### Task instructions
Transcribe exactly the line containing "-3.81 -1.27 180)" plus every later line in the data.

### Records provided
____
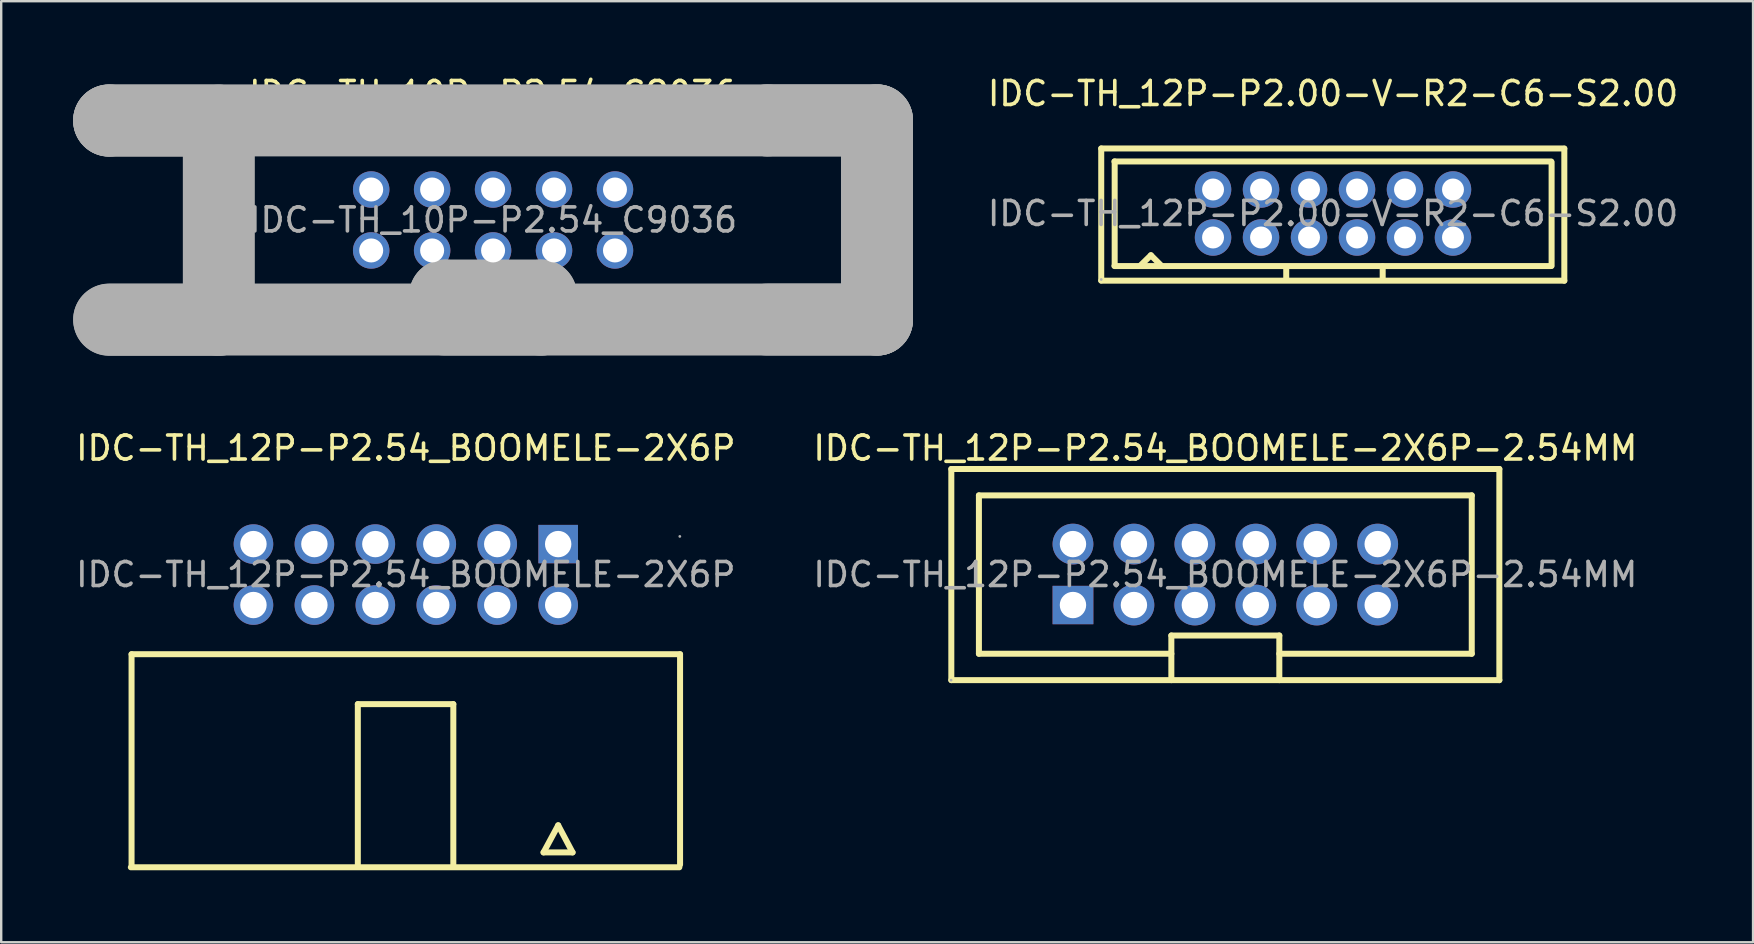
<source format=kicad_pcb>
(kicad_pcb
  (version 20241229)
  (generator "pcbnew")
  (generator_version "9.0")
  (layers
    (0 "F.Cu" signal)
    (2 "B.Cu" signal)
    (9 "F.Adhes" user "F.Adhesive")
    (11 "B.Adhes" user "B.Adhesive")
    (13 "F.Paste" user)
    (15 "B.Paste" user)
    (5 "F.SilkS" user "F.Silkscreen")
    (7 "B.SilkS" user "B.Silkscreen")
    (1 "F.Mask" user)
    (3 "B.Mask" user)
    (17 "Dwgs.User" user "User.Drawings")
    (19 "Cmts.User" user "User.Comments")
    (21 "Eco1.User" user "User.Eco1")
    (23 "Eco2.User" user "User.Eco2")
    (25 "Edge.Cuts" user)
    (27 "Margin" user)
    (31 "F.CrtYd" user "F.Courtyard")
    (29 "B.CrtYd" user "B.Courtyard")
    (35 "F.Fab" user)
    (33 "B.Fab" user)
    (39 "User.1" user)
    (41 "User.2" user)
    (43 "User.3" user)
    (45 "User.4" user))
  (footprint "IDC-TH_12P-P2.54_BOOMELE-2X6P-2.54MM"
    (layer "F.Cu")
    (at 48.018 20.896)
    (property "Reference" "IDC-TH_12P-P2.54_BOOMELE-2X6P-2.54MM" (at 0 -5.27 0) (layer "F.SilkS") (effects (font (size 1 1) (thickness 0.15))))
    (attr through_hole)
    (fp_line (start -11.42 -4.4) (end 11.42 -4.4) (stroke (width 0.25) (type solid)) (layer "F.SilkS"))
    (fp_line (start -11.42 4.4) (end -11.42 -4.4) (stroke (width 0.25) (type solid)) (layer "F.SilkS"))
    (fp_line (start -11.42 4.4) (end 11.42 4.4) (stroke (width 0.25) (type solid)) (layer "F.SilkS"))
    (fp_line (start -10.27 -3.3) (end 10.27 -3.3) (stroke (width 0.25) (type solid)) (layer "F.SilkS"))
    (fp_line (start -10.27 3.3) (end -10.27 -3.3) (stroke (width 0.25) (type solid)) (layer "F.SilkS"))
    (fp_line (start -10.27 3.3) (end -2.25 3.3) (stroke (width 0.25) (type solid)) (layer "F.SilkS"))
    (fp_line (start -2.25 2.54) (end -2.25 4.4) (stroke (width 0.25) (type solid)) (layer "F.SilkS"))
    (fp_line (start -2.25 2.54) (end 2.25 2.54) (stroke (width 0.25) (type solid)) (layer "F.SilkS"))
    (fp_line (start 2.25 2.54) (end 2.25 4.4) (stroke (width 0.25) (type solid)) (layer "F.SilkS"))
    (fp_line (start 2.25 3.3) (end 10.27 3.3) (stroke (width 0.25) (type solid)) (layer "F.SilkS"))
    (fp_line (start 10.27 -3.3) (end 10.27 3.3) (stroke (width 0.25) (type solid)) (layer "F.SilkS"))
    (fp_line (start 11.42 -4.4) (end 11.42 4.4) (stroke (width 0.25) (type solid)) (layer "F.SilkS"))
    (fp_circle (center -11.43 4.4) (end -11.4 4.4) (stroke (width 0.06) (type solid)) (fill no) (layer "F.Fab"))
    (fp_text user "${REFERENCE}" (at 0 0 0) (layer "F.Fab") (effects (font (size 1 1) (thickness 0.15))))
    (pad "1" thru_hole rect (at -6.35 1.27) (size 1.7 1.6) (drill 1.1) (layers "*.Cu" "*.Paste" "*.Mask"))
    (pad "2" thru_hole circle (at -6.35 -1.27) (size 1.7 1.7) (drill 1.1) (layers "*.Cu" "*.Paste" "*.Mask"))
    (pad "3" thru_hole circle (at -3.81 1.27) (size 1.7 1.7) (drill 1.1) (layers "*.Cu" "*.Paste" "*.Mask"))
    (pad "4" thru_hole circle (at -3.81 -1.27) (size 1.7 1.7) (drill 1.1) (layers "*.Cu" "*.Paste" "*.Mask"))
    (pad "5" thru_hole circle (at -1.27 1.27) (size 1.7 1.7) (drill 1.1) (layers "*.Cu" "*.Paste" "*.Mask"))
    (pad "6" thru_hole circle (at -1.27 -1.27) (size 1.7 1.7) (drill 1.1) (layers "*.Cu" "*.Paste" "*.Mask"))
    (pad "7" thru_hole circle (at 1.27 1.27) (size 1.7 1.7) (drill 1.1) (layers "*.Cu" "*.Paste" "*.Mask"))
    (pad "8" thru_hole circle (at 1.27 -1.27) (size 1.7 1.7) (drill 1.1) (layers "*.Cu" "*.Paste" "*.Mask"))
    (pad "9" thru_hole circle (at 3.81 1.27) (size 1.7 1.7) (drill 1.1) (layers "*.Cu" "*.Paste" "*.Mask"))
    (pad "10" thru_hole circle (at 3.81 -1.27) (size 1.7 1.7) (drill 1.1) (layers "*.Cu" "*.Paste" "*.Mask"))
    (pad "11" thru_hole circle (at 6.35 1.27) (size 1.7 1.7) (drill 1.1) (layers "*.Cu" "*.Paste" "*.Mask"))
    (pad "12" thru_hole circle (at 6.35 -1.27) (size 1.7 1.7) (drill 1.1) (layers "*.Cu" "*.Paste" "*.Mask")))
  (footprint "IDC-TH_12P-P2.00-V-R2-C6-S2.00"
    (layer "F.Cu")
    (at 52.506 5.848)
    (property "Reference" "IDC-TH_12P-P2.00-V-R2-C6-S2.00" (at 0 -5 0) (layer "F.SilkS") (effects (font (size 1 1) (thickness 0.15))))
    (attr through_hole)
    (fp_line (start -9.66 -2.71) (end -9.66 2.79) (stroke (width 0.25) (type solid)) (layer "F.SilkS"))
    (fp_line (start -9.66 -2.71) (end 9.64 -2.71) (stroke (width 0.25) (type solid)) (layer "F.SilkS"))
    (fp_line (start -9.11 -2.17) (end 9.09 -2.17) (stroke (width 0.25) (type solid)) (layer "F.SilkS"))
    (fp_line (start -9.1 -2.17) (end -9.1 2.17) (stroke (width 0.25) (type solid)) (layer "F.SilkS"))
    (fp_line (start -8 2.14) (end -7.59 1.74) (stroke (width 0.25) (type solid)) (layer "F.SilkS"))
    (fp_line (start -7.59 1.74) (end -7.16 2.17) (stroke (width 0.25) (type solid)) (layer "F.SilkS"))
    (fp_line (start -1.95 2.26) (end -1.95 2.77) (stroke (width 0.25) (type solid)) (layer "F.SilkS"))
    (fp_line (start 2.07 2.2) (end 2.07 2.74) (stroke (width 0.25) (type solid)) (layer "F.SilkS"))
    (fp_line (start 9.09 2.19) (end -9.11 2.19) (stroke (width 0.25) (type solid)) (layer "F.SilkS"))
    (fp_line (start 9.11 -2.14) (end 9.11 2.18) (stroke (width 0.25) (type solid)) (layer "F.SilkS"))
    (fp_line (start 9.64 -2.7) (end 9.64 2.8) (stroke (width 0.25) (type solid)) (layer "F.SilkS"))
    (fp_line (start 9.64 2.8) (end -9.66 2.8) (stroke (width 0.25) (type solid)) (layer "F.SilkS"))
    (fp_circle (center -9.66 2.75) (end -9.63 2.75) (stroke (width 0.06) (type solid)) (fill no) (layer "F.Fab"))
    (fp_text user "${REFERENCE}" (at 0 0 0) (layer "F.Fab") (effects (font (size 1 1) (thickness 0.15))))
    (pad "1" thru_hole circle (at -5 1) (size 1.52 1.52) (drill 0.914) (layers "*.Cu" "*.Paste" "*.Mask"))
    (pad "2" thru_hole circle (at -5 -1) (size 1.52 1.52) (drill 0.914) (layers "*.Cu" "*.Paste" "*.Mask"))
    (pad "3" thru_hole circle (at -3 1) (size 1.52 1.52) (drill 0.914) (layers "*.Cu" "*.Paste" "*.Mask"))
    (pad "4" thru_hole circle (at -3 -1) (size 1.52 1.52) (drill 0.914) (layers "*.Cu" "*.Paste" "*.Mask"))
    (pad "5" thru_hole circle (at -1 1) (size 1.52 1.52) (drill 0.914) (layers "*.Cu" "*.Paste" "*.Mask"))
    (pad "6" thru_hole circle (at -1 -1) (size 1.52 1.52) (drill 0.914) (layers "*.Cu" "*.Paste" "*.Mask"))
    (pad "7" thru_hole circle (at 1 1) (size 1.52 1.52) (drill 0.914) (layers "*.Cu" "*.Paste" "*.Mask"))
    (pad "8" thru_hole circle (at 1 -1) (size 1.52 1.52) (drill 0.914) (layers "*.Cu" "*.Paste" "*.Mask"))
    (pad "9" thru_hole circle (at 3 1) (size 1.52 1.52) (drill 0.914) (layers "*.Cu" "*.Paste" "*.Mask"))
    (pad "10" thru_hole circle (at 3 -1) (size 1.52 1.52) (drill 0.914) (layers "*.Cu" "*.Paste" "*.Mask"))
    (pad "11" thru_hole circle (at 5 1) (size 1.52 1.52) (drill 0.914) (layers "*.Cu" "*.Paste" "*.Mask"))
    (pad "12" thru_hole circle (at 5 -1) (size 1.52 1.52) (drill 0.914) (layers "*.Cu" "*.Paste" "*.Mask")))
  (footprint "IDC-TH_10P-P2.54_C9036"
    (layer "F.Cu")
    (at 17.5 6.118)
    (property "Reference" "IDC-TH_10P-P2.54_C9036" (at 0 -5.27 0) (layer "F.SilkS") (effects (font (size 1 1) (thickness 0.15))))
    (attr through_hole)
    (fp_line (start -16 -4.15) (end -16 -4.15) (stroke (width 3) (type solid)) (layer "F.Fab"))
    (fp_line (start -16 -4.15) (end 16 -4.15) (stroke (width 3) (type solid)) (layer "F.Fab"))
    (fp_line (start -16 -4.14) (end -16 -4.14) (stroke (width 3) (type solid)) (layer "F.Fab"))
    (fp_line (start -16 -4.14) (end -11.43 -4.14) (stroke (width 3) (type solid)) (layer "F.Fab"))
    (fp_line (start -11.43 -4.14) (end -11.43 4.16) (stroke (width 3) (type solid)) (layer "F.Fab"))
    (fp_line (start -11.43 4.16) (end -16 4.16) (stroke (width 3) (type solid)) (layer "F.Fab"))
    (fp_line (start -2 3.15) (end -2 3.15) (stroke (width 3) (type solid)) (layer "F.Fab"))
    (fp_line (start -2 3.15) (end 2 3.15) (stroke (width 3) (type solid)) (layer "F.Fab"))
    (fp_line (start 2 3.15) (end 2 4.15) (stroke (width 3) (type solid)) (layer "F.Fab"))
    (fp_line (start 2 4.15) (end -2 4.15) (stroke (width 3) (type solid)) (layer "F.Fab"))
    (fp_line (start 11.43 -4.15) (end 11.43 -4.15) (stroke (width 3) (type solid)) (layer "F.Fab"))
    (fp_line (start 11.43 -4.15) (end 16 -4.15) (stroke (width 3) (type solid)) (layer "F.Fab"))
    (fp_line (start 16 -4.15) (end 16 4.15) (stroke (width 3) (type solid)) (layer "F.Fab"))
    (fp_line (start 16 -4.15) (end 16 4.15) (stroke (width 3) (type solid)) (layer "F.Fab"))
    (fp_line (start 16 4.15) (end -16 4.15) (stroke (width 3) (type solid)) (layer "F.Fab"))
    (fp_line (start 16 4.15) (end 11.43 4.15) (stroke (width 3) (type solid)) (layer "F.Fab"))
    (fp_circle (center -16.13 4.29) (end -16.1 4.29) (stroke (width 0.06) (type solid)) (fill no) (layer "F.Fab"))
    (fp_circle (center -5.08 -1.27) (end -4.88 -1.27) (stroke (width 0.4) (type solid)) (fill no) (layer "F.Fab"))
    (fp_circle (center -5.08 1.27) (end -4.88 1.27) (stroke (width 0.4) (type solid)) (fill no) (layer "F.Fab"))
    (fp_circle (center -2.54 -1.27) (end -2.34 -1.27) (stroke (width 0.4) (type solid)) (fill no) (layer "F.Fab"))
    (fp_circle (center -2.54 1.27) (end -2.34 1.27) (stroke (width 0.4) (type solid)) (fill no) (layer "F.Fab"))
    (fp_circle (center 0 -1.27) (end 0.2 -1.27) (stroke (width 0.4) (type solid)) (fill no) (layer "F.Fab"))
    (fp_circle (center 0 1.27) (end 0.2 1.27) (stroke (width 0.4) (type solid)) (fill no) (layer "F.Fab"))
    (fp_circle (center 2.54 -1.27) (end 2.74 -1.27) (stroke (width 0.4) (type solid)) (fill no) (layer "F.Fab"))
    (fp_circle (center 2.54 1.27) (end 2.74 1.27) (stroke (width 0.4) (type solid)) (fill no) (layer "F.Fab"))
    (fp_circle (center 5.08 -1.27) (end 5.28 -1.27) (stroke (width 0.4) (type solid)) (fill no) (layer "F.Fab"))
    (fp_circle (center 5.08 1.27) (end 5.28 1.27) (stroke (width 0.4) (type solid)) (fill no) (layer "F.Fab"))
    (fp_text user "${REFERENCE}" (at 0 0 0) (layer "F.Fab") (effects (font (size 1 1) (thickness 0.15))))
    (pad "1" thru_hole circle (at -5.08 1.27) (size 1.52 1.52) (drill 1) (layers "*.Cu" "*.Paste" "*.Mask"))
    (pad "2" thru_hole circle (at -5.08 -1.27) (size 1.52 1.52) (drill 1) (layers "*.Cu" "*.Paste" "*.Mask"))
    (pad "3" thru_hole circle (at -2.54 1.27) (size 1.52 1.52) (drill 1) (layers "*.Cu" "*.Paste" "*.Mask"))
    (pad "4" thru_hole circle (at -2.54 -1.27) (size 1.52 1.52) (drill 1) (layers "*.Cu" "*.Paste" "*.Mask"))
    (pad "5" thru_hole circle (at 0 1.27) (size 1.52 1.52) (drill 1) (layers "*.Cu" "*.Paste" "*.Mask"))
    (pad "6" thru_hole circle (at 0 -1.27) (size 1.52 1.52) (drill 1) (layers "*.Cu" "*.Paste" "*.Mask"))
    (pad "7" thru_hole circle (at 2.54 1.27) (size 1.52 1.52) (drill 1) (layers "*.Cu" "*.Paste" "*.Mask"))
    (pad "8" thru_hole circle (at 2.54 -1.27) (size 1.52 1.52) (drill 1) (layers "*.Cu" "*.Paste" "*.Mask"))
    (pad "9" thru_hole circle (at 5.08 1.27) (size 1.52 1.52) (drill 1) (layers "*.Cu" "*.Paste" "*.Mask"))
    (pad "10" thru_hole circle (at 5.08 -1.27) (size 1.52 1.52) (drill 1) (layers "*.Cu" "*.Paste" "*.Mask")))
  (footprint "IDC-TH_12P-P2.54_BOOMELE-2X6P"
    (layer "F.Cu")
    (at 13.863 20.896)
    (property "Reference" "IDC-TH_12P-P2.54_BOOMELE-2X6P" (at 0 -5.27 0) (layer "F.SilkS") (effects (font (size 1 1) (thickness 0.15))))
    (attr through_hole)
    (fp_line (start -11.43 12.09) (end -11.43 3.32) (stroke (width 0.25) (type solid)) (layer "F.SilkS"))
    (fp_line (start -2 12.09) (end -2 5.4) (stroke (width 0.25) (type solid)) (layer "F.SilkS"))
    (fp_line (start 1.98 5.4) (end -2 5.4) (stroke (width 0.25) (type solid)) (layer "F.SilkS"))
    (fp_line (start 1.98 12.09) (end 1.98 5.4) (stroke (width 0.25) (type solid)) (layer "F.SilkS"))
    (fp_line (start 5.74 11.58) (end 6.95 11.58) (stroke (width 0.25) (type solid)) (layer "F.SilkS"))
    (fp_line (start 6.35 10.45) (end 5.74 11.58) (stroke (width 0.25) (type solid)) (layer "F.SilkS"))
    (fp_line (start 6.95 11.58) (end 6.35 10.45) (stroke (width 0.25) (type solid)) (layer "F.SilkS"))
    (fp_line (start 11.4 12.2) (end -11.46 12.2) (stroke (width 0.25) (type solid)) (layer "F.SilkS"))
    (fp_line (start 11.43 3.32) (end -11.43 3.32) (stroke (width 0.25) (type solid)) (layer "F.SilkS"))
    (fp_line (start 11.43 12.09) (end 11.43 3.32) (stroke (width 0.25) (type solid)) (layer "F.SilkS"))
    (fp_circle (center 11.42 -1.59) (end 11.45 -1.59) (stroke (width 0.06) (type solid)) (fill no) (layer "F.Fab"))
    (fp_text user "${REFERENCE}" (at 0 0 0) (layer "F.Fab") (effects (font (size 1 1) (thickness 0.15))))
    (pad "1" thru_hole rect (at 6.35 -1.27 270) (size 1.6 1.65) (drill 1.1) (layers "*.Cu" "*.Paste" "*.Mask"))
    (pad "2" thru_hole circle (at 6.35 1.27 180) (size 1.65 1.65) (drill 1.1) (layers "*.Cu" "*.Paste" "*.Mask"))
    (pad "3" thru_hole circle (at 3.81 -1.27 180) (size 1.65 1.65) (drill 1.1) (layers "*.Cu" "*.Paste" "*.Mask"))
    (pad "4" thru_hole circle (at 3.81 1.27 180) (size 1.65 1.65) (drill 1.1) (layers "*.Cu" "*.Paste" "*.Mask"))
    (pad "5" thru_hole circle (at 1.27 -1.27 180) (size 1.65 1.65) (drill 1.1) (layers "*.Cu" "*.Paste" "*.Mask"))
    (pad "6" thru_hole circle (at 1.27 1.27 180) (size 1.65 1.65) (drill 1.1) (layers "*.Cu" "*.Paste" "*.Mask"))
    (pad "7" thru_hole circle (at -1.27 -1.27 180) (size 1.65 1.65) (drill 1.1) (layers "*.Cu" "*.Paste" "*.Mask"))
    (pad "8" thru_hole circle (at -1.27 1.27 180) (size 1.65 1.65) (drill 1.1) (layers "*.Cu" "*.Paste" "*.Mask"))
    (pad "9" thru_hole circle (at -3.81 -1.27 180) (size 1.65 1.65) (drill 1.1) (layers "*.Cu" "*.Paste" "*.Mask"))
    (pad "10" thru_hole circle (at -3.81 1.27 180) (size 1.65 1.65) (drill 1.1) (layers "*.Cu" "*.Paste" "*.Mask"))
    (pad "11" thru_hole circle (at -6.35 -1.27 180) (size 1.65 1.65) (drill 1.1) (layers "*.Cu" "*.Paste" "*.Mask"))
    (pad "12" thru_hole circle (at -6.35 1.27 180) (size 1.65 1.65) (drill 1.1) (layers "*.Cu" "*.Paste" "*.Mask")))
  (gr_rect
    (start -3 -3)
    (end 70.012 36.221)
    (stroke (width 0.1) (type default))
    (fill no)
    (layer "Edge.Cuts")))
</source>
____
### Final answer
    (pad "9" thru_hole circle (at -3.81 -1.27 180) (size 1.65 1.65) (drill 1.1) (layers "*.Cu" "*.Paste" "*.Mask"))
    (pad "10" thru_hole circle (at -3.81 1.27 180) (size 1.65 1.65) (drill 1.1) (layers "*.Cu" "*.Paste" "*.Mask"))
    (pad "11" thru_hole circle (at -6.35 -1.27 180) (size 1.65 1.65) (drill 1.1) (layers "*.Cu" "*.Paste" "*.Mask"))
    (pad "12" thru_hole circle (at -6.35 1.27 180) (size 1.65 1.65) (drill 1.1) (layers "*.Cu" "*.Paste" "*.Mask")))
  (gr_rect
    (start -3 -3)
    (end 70.012 36.221)
    (stroke (width 0.1) (type default))
    (fill no)
    (layer "Edge.Cuts")))
</source>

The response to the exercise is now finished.